Câmara contrata advogado condenado por fraude em licitação

Processo ainda cabe recurso, mas é encarado como novo golpe na CEI dos contratos

Política Em 16/10/2020 20:16:46

Por Érica Alcântara

O novo Secretário Jurídico da Câmara Municipal de Arujá, nomeado na última semana, foi condenado por crimes Contra a Lei de Licitações (Lei 8.666/93) ocorridos em 2011 em Suzano, onde trabalhou como Secretário de Negócios Jurídicos.

O secretário jurídico da Casa de Leis de Arujá poderá apelar contra sua condenação em liberdade, uma vez que permaneceu solto durante todo o trâmite do processo e não apresentou os requisitos para pedido de prisão preventiva. Contudo, caso sua apelação não seja acolhida, ele terá de cumprir pena de seis anos de detenção, a ser cumprida inicialmente em regime semiaberto, mais o pagamento de 20 (vinte) dias-multa, no valor correspondente a 1/3 (um terço) do salário mínimo vigente à época dos fatos, pela prática, por duas vezes, do crime previsto.

GOLPE NA CEI

Para especialistas, a Comissão Especial de Inquérito – CEI, aberta na Câmara Municipal de Arujá para apurar possíveis irregularidades em contratos firmados pela Prefeitura e empresas que atuam na cidade, fica ainda mais desgastada com a condenação por crimes contra a licitação do advogado, aparentemente, contratado especificamente para analisar seu teor. 

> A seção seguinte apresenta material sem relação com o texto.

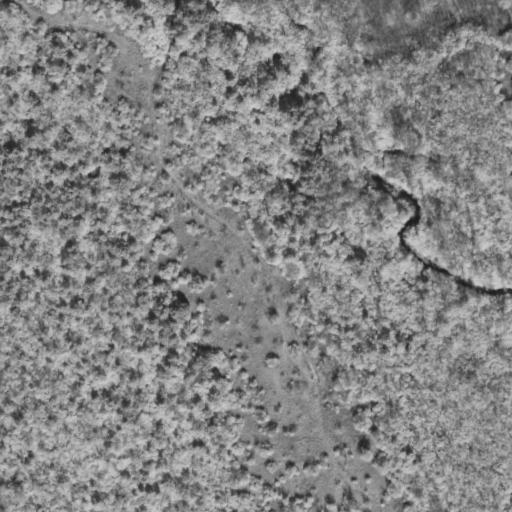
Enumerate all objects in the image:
park: (256, 256)
park: (256, 256)
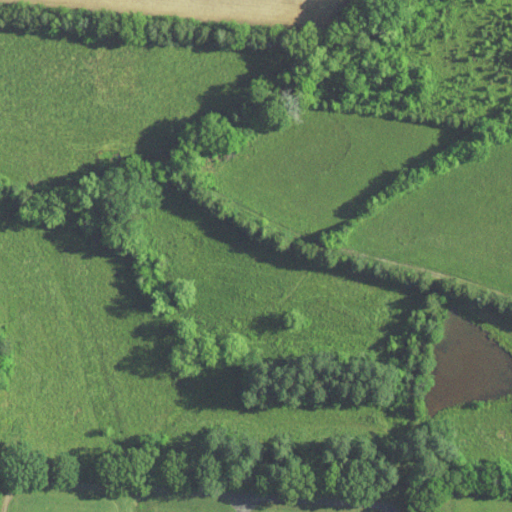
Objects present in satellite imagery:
park: (202, 489)
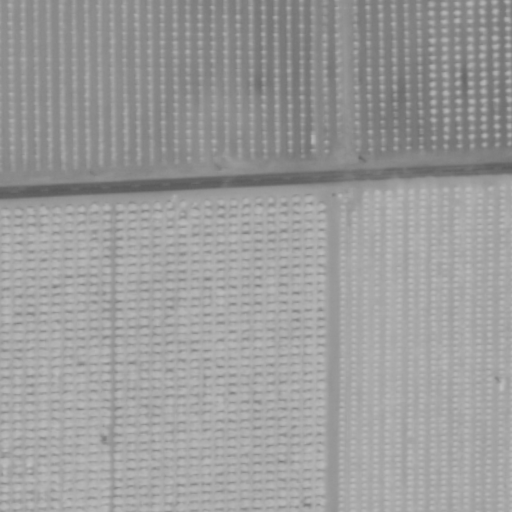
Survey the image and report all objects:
road: (256, 185)
crop: (256, 256)
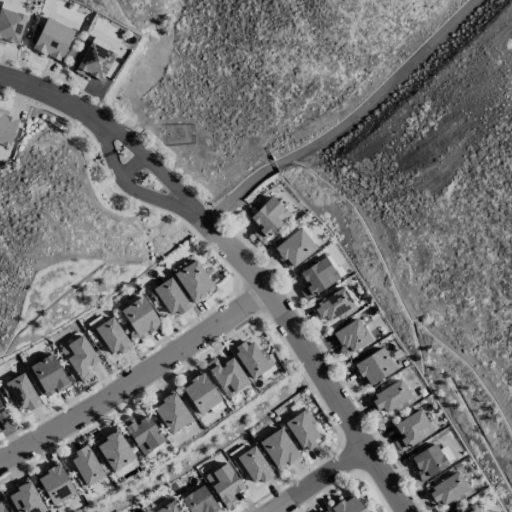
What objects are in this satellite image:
building: (11, 25)
building: (52, 39)
building: (95, 59)
road: (52, 98)
road: (350, 123)
road: (115, 131)
park: (177, 133)
road: (106, 137)
road: (133, 166)
road: (157, 167)
road: (134, 189)
road: (194, 213)
building: (268, 217)
building: (294, 248)
building: (317, 277)
building: (193, 281)
building: (169, 297)
building: (333, 305)
building: (140, 317)
building: (109, 335)
building: (350, 336)
building: (79, 356)
building: (251, 357)
road: (311, 363)
building: (373, 366)
building: (48, 375)
building: (226, 375)
road: (134, 378)
building: (199, 392)
building: (20, 393)
building: (391, 397)
building: (170, 412)
building: (412, 427)
building: (303, 429)
building: (142, 433)
building: (113, 449)
building: (278, 449)
building: (428, 461)
building: (253, 465)
building: (84, 466)
road: (319, 481)
building: (54, 483)
building: (224, 484)
building: (448, 489)
building: (25, 498)
building: (199, 501)
building: (346, 504)
building: (169, 507)
building: (470, 508)
building: (325, 511)
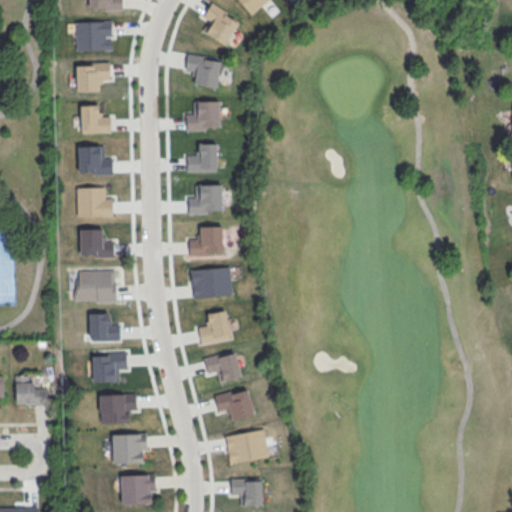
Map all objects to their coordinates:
building: (288, 0)
building: (105, 4)
building: (250, 4)
building: (93, 35)
building: (93, 35)
building: (90, 75)
building: (90, 75)
building: (203, 114)
building: (203, 115)
building: (93, 119)
building: (94, 119)
building: (511, 132)
building: (203, 157)
building: (202, 158)
building: (93, 160)
building: (93, 160)
road: (0, 168)
building: (205, 198)
building: (205, 198)
building: (92, 201)
building: (93, 202)
building: (206, 239)
road: (437, 250)
park: (391, 255)
road: (132, 256)
road: (151, 256)
park: (6, 261)
building: (211, 281)
building: (94, 285)
building: (95, 285)
building: (215, 326)
building: (223, 364)
building: (107, 365)
building: (1, 384)
building: (28, 390)
building: (234, 402)
building: (116, 405)
road: (39, 421)
road: (20, 423)
building: (246, 445)
building: (127, 446)
building: (128, 447)
road: (41, 460)
building: (137, 487)
building: (137, 488)
building: (246, 490)
building: (18, 509)
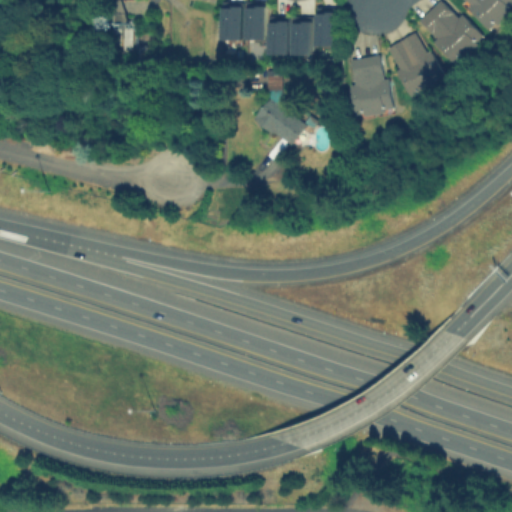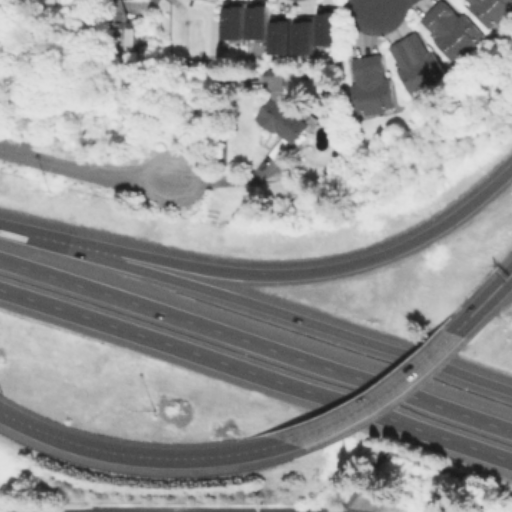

O desgaste começou no dia 23/09/2020, quando o presidente Gabriel dos Santos contratou uma empresa especializada em “Comércio Atacadista de Medicamentos e Drogas de Uso Humano” para fazer a auditoria de todos os contratos que a CEI deseja investigar.  O contrato, bem como a licitação que beneficiava a Gott Wird Comércio e Serviços, foi cancelado logo após a reportagem do Jornal Ouvidor enviar questionamentos para a Casa de Leis. 

Em razão dos prazos processuais, a CEI não dispõe de mais de tempo para abrir uma nova licitação e contratar uma outra empresa para realizar a auditoria. O presidente da Comissão, Vereador Rogério da Padaria, lamentou o imbróglio: “Esperamos cerca de dois meses pela contratação de uma empresa especializada em auditoria e ainda deu errado. Agora não dá mais tempo, pois temos que terminar a CEI neste mandato”, explicou.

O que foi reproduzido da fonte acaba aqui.